CENTRAL AFRICAN REPUBLIC
ARMED GROUPS LEAVE BAMBARI, FEAR OF ATTACKS PERSIST
Following recent clashes on the main road leading to the central town of Bambari, the UN peacekeeping mission on 21 February issued a directive for all armed groups to leave the town. Although all the gunmen had left as of 24 February, the situation remains volatile and unpredictable as fear of attacks persist.
FRESH CLASHES DISPLACE OVER 23,000
On 22 and 23 February, new attacks by an armed group in the south-eastern Tanganyika province killed two people, injured four and forced nearly 5,300 to flee their villages and seek refuge in Kalemie, Moni and Kalunga areas.
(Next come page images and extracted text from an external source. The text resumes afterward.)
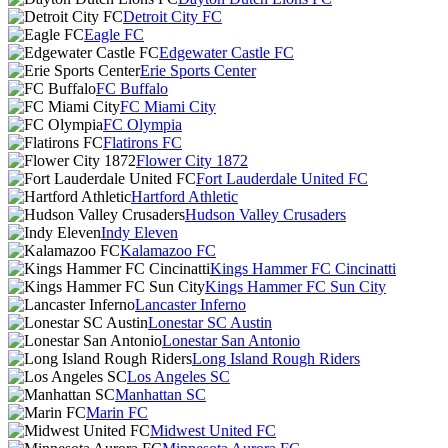
Detroit City FC
Eagle FC
Edgewater Castle FC
Erie Sports Center
FC Buffalo
FC Miami City
FC Olympia
Flatirons FC
Flower City 1872
Fort Lauderdale United FC
Hartford Athletic
Hudson Valley Crusaders
Indy Eleven
Kalamazoo FC
Kings Hammer FC Cincinatti
Kings Hammer FC Sun City
Lancaster Inferno
Lonestar SC Austin
Lonestar San Antonio
Long Island Rough Riders
Los Angeles SC
Manhattan SC
Marin FC
Midwest United FC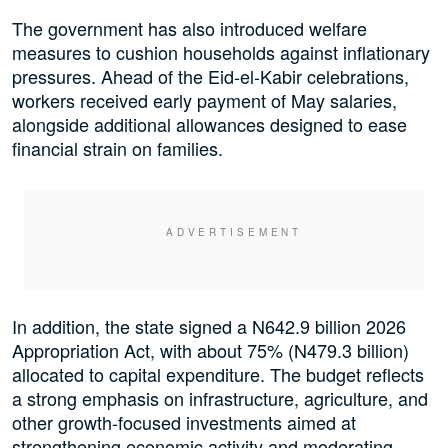
The government has also introduced welfare
measures to cushion households against inflationary
pressures. Ahead of the Eid-el-Kabir celebrations,
workers received early payment of May salaries,
alongside additional allowances designed to ease
financial strain on families.
In addition, the state signed a N642.9 billion 2026
Appropriation Act, with about 75% (N479.3 billion)
allocated to capital expenditure. The budget reflects
a strong emphasis on infrastructure, agriculture, and
other growth-focused investments aimed at
strengthening economic activity and moderating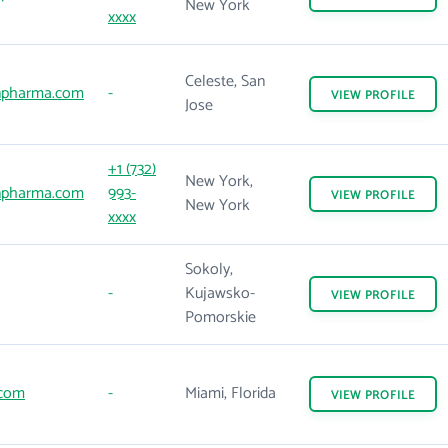
New York
xxxx
Celeste, San
npharma.com
-
VIEW
PROFILE
Jose
+1 (732)
New York,
npharma.com
993-
VIEW
PROFILE
New York
xxxx
Sokoly,
-
Kujawsko-
VIEW
PROFILE
Pomorskie
.com
-
Miami, Florida
VIEW
PROFILE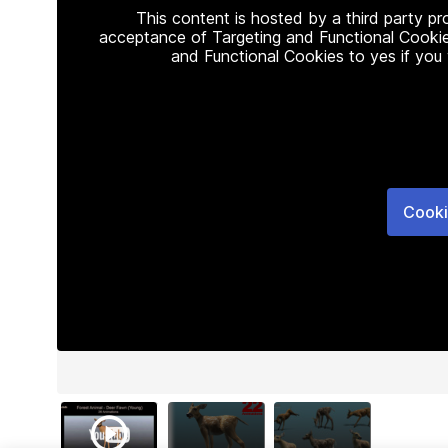
This content is hosted by a third party p
acceptance of Targeting and Functional Cookie
and Functional Cookies to yes if you
Cooki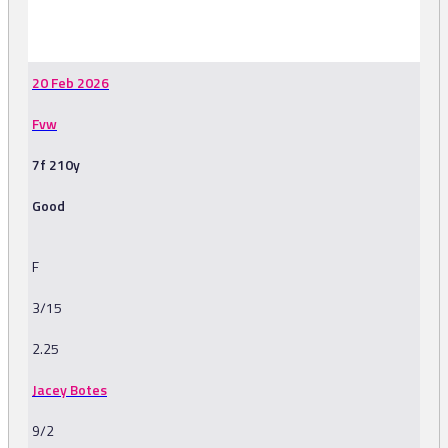
-
20 Feb 2026
Fvw
7f 210y
Good
F
3/15
2.25
Jacey Botes
9/2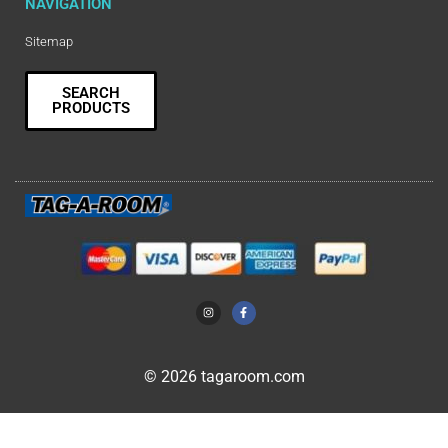
NAVIGATION
Sitemap
SEARCH
PRODUCTS
© 2026 tagaroom.com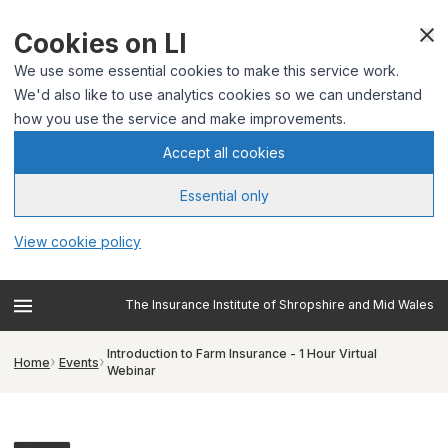
Cookies on LI
We use some essential cookies to make this service work.
We'd also like to use analytics cookies so we can understand
how you use the service and make improvements.
Accept all cookies
Essential only
View cookie policy
The Insurance Institute of Shropshire and Mid Wales
Introduction to Farm Insurance - 1 Hour Virtual
Home
Events
Webinar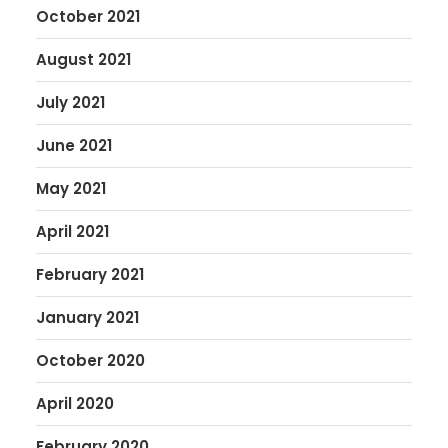
October 2021
August 2021
July 2021
June 2021
May 2021
April 2021
February 2021
January 2021
October 2020
April 2020
February 2020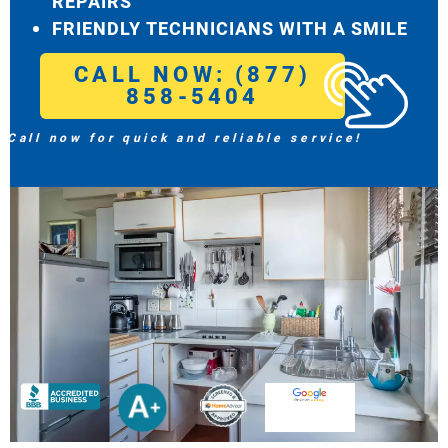
REPAIRS
FRIENDLY TECHNICIANS WITH A SMILE
CALL NOW: (877)
858-5404
Call now for quick and reliable service!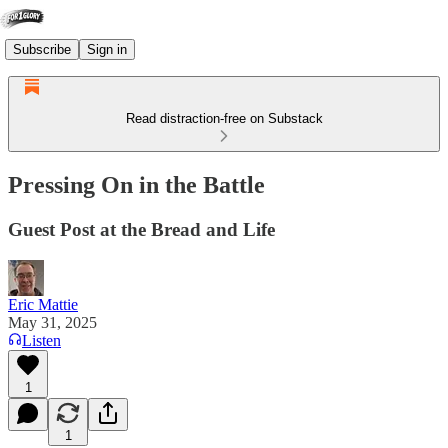
Subscribe
Sign in
Read distraction-free on Substack
Pressing On in the Battle
Guest Post at the Bread and Life
Eric Mattie
May 31, 2025
Listen
1
1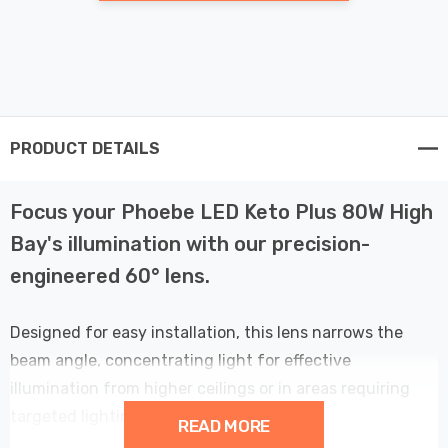
PRODUCT DETAILS
Focus your Phoebe LED Keto Plus 80W High
Bay's illumination with our precision-
engineered 60° lens.
Designed for easy installation, this lens narrows the
beam angle, concentrating light for effective
illumination from higher ceilings or in areas requiring
targeted lighting.
READ MORE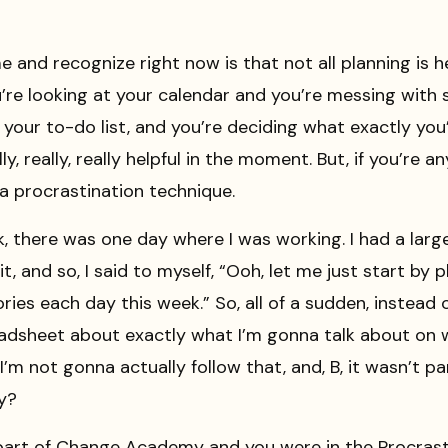
 and recognize right now is that not all planning is he
’re looking at your calendar and you’re messing with 
 your to-do list, and you’re deciding what exactly you
ly, really, really helpful in the moment. But, if you’re 
a procrastination technique.
k, there was one day where I was working. I had a lar
it, and so, I said to myself, “Ooh, let me just start by
ries each day this week.” So, all of a sudden, instead
eadsheet about exactly what I’m gonna talk about on wh
I’m not gonna actually follow that, and, B, it wasn’t pa
ay?
 part of Change Academy and you were in the Procras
Some 7,000 IDPs in Bimbwi area were also forced to flee to unknown locations. Another attack in Sange, 75 km north-east of Kiambi, Manono Territory, prevented the distribution of food aid to some 1,500 IDPs. Separately, more than 11,000 people were forced to flee their homes in Kamandi Lake in Lubero territory, following clashes on 21 February between the Congolese army and another armed group. The displaced are sheltered with host families or in schools and churches, while others continue to arrive in the area due to fear of further clashes.
228 CASES OF CHOLERA IN SOUTH KIVU
Cholera has resurfaced in three health districts in the province of South Kivu, following three months without any reported cases. The areas of Uvira, Nundu and Fizi recorded 228 cases since 13 February, including one death in Fizi. Health and WASH actors are closely monitoring the outbreak and working on a response plan.
LAKE CHAD BASIN
US$672 MILLION PLEDGED FOR LAKE CHAD CRISIS
On 24 February in Oslo, the Government of Norway hosted a humanitarian conference on Nigeria and the Lake Chad Region, in partnership with the Governments of Germany, Nigeria and the UN. Fourteen donor countries pledged $672 million over three years in emergency aid for people affected by Boko Haram violence in the Lake Chad region. Some 70 per cent of the pledges ($457 million) will be allocated for 2017 alone. Around $1.5 billion is needed this year to address the most pressing needs of an estimated 8 million people across the Lake Chad Basin region.
OVER 300,000 IDPs RETURN HOME
According to the National Emergency Management Agency, ongoing military operations have reopened access to some previously unreachable local government areas, allowing for the return home of campbased IDPs to Dikwa (67,000), Bama (9,000), Konduga (54,000), Lassa (5,000), Damboa (52,000), Banki (52,000) and Gamboru-Ngala (71,000). As of 20 February, only 101,387 IDPs remain in camps across the capital of Borno, Maiduguri. The city hosts nearly 1 million IDPs, the large majority of which stay in host communities.
SAO TOME AND PRINCIPE
OVER 1,300 INFECTED BY RARE DISEASE
More than 1,300 cases of necrotizing cellulitis - a rare infection that causes skin decay – have been reported since September 2016. To date, all of the country's health districts have reported cases, and the country’s 193,000 inhabitants are at risk. Cases have been increasing but no deaths directly linked to the disease have been recorded. The Ministry of Health and WHO are working to curb the outbreak through surveillance and information campaigns. The mode of infection remains unknown.